→ Written task
Reproduce the entire Excel substring tutorial below word for word, with nothing left out or changed.

Using TEXTAFTER function to extract data

Using the TEXTAFTER() function to extract data. Image by Author 

Here’s how this works: 

  • A2 contains the text I want to extract from. 

  • ","  is the delimiter that splits the text in my original data. 

  • 2 means the function will consider the second occurrence of the delimiter. 

  • 1 ignores case-sensitive instances, if any.

  • 1 (in the end) returns the original text if the delimiter is absent.

Specific Excel Substring Use Cases

Now that you know the basics of substrings, it’s time to learn the advanced methods. These methods allow more complex text manipulations, making your data processing tasks even more efficient. 

Handling varying lengths of first names

I have a dataset that contains the full name, but I want to extract only the first name.

A table containing full name.

A table containing full names. Image by Author.

You must think it's simple—use the LEFT() function to get the first name. So, I tried it using the formula:

=LEFT(A2,4)

Use LEFT to fetch the first name.

Using the LEFT() function to fetch the first name. Image by Author.

→ Data visualization images

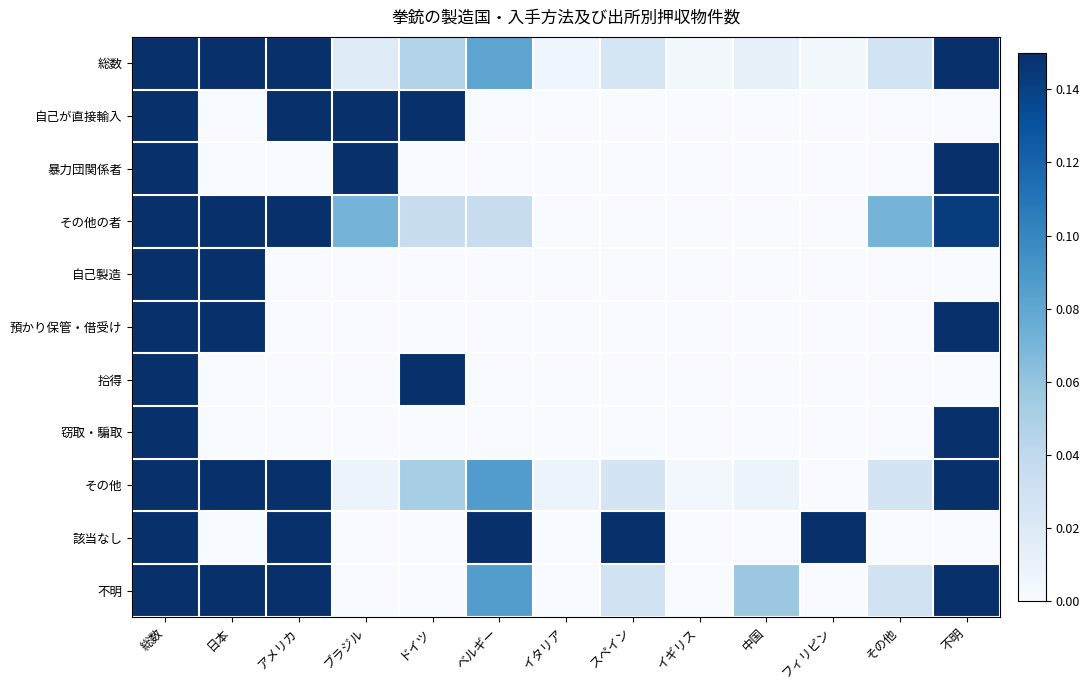

Rank the series at イギリス from highest to lowest value.

その他, 総数, 自己が直接輸入, 暴力団関係者, その他の者, 自己製造, 預かり保管・借受け, 拾得, 窃取・騙取, 該当なし, 不明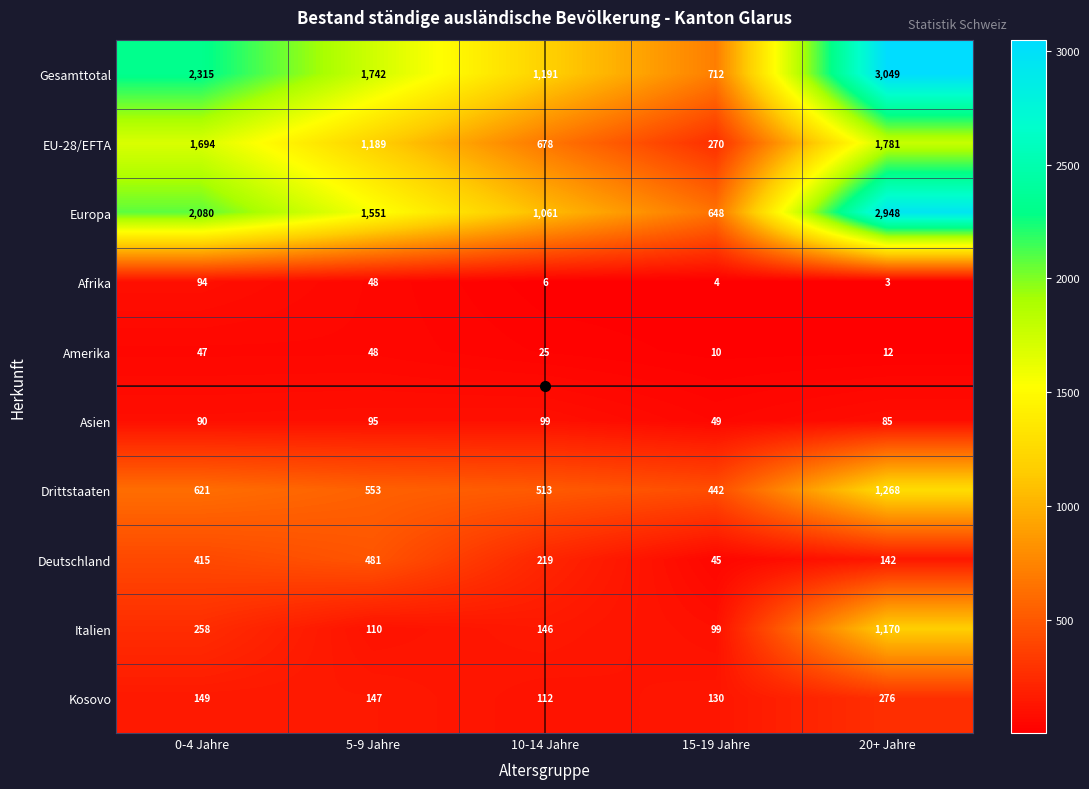

The value of Gesamttotal at 10-14 Jahre is 1191. True or false?

True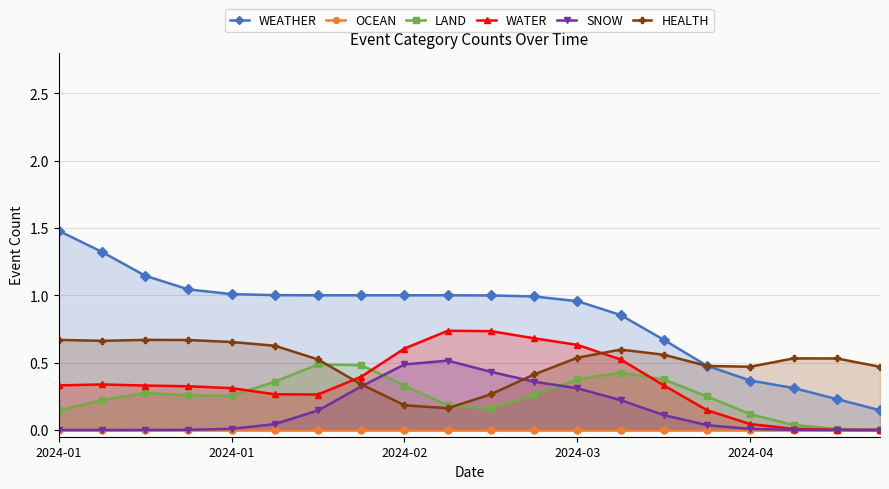

What is the difference between the maximum and minimum values in the SNOW series?

0.5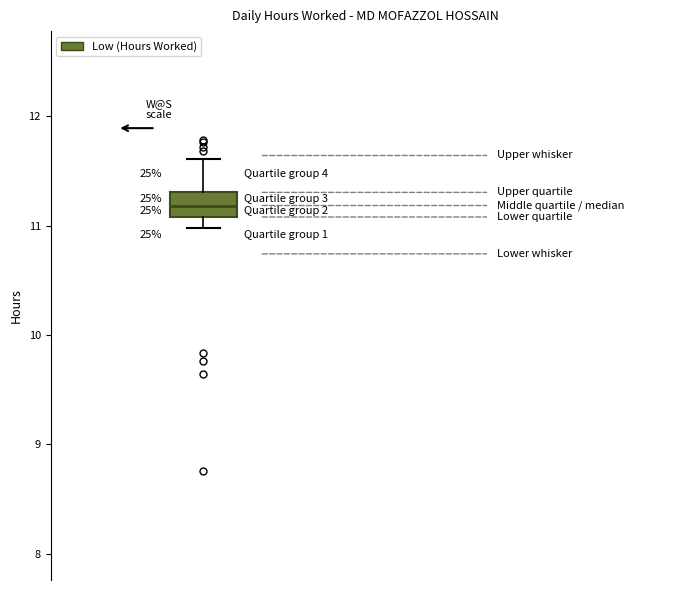

Where does the upper whisker of the box end on the y-axis? The values are not printed on the chart, so give them approximately, as read against the axis.

11.6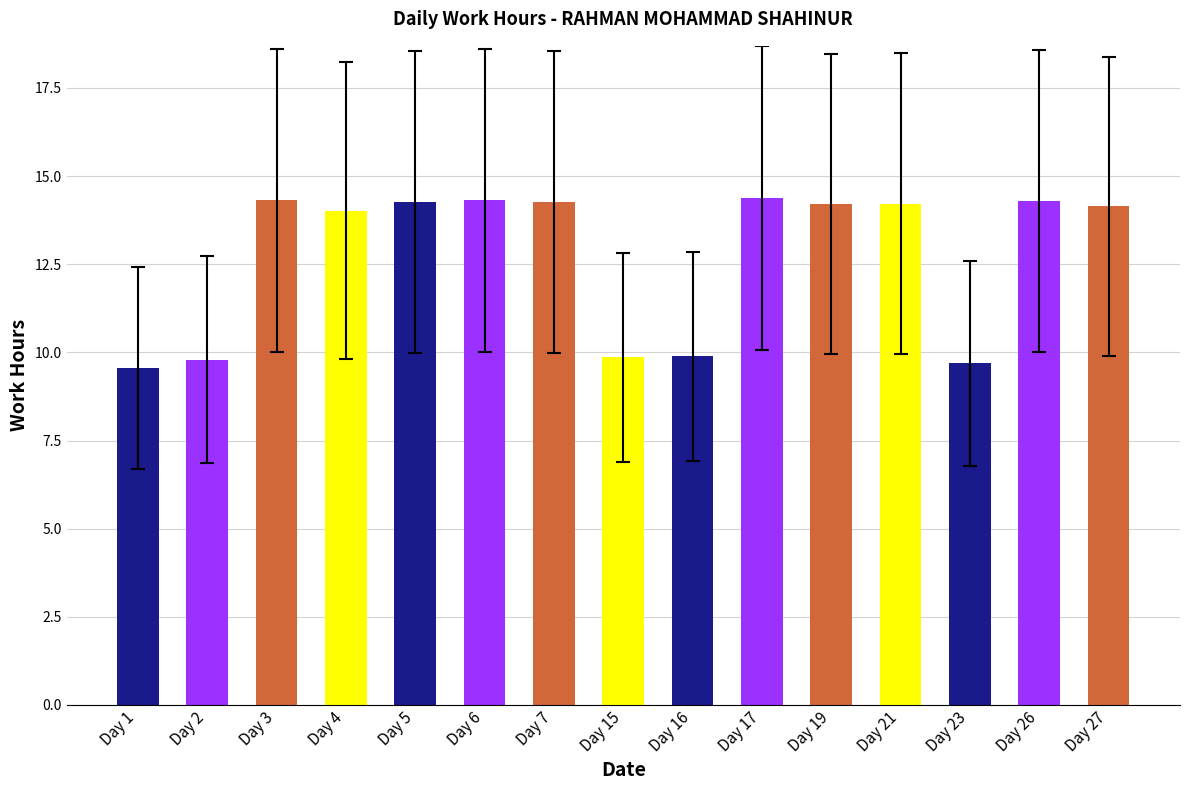

Where does the data first go above 14?

Day 3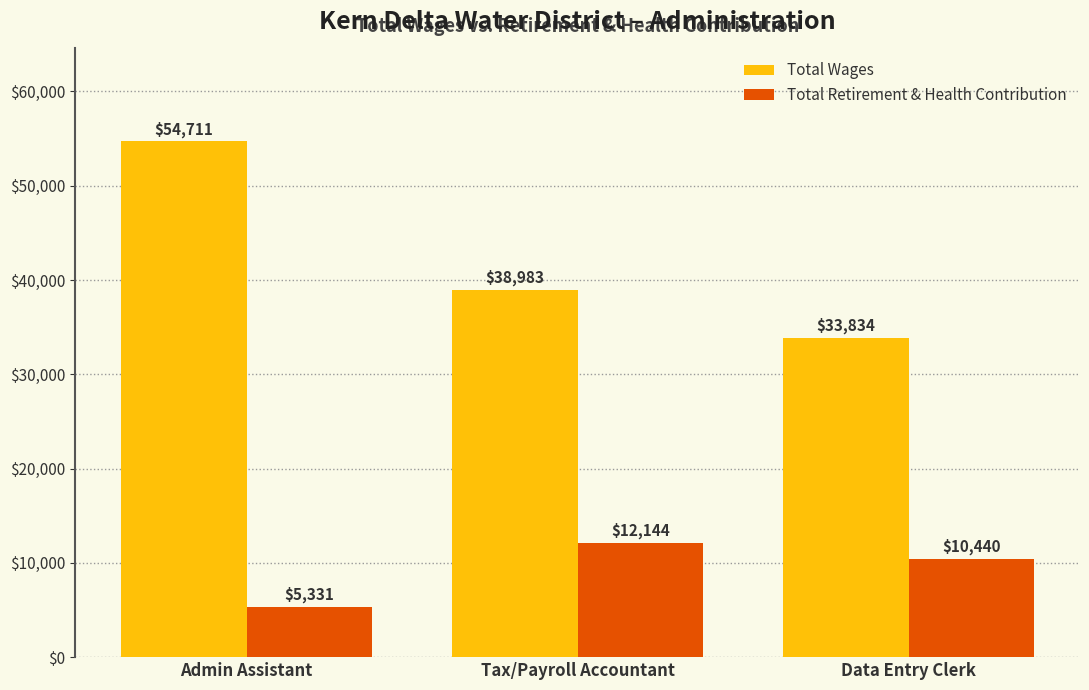

How many categories are shown in the chart?

3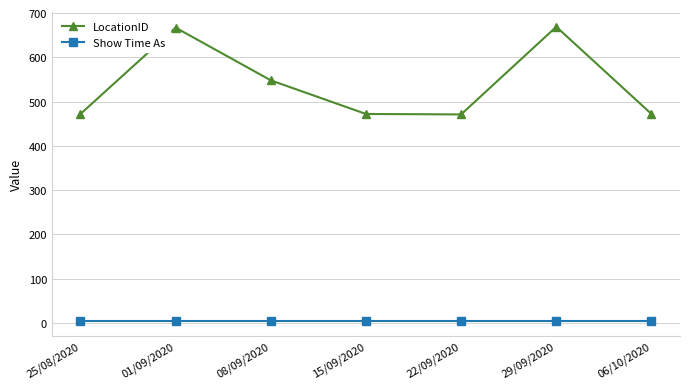

In LocationID, how many points are higher than both neighbors (excluding endpoints)?

2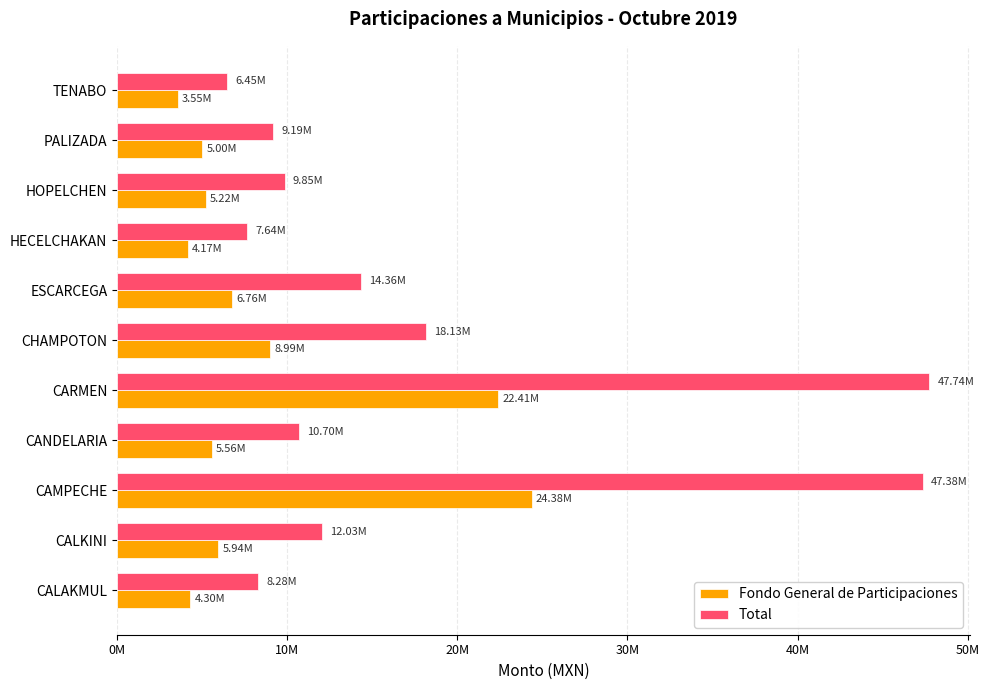

At which label is Total closest to 27095615?

CHAMPOTON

→ Exercise solution
Using TEXTAFTER function to extract data

Using the TEXTAFTER() function to extract data. Image by Author 

Here’s how this works: 

  • A2 contains the text I want to extract from. 

  • ","  is the delimiter that splits the text in my original data. 

  • 2 means the function will consider the second occurrence of the delimiter. 

  • 1 ignores case-sensitive instances, if any.

  • 1 (in the end) returns the original text if the delimiter is absent.

Specific Excel Substring Use Cases

Now that you know the basics of substrings, it’s time to learn the advanced methods. These methods allow more complex text manipulations, making your data processing tasks even more efficient. 

Handling varying lengths of first names

I have a dataset that contains the full name, but I want to extract only the first name.

A table containing full name.

A table containing full names. Image by Author.

You must think it's simple—use the LEFT() function to get the first name. So, I tried it using the formula:

=LEFT(A2,4)

Use LEFT to fetch the first name.

Using the LEFT() function to fetch the first name. Image by Author.